It’s been some time since I posted in my blog. Its been tough few months and I was on a journey to understand what I want from life & needed to get my priorities right. In the process I needed to keep all my little hobbies of travelling and writing aside for sometime.
But now I understood that setting things I like on side will only make the process tougher. So I am back and what better way to start than to write a poem about the situation at hand.

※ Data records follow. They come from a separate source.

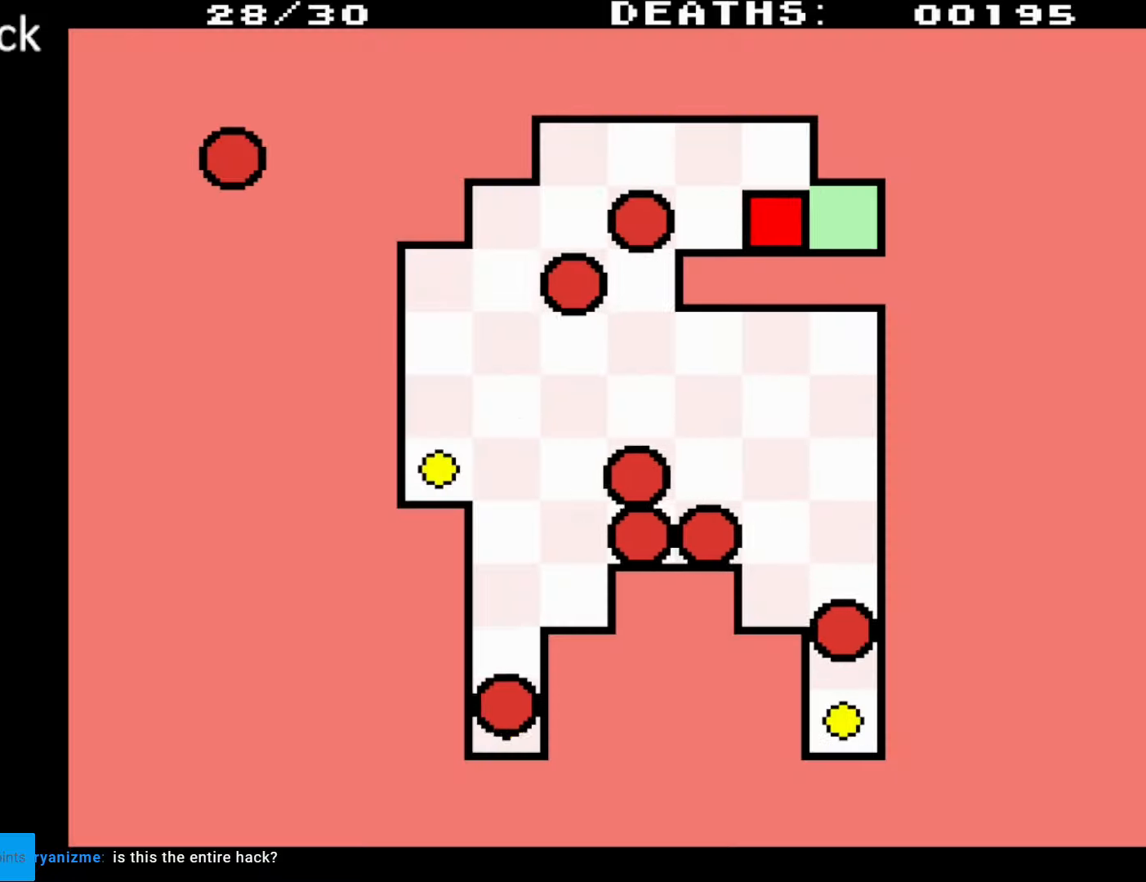
{"buttons": ["DPAD_UP", "DPAD_LEFT"], "events": [[367, "DPAD_UP", "down"]]}
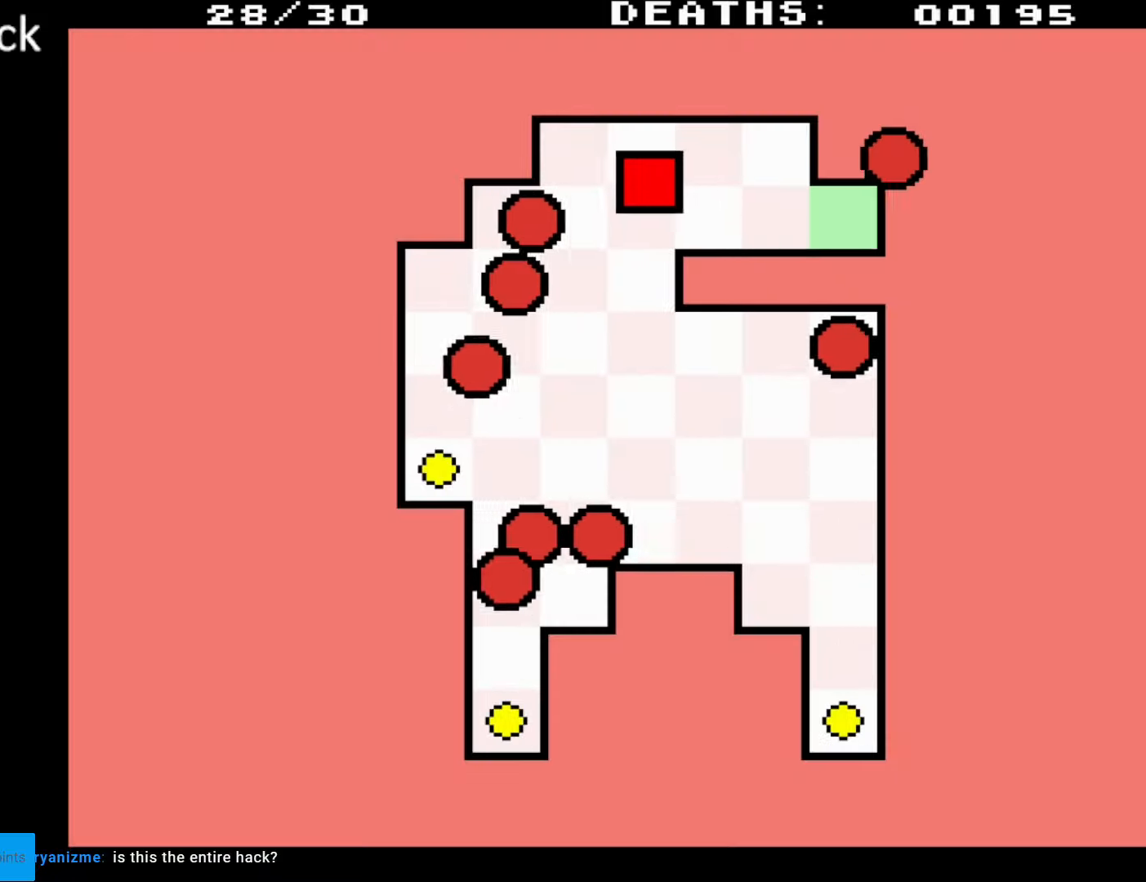
{"buttons": ["DPAD_DOWN", "DPAD_LEFT"], "events": [[217, "DPAD_UP", "up"], [317, "DPAD_DOWN", "down"]]}
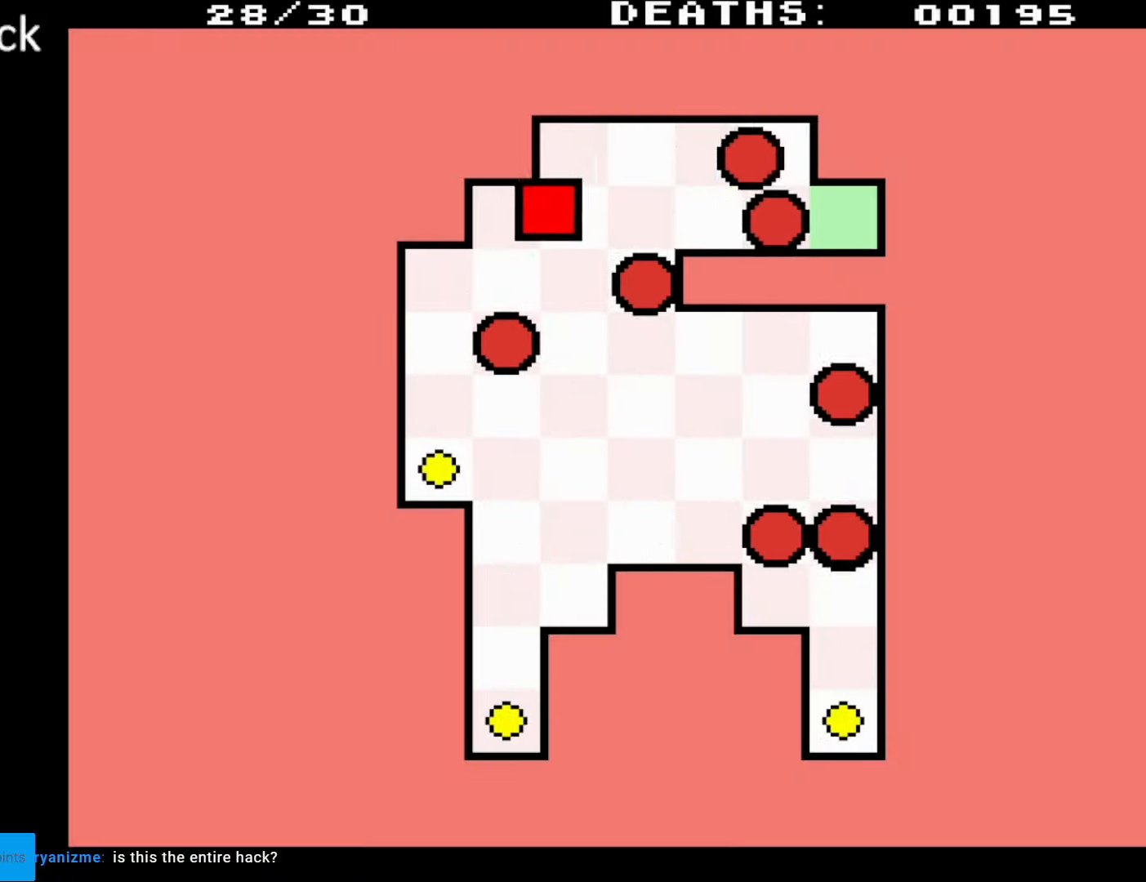
{"buttons": ["DPAD_LEFT"], "events": [[417, "DPAD_DOWN", "up"]]}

It feels like I am drowning in an ocean, With a wooden log barely enough to support my emotion. I don’t know how I ended up here trying to avoid the commotion, Choking to death not knowing where to put my devotion. I was optimistic about finding my callings at first, But I couldn't see any island nearby which could quench my thirst, And drinking ocean water in the process only made it worse; Falling into this loop which eventually became my curse. My prune fingers gripped the log as tight as I could. My shivering body sent out ripples around my driftwood, Hoping help would come my way looking for the source. But of course all I got in the end is my self remorse. I waited for days, months, years maybe, How can I ever be sure? All I know is the blazing sun & the freezing moon taking me on a tour. The day and night, summer and winter, heat and cold, I prayed for these meaningless cycles to end while my purpose unfold. I am done waiting in these god forsaken water waiting for relief, I picked a direction and started swimming, clinging to my belief. I don’t care if the direction is wrong as long as I am moving, I am sure I will find a place somewhere I feel like loving.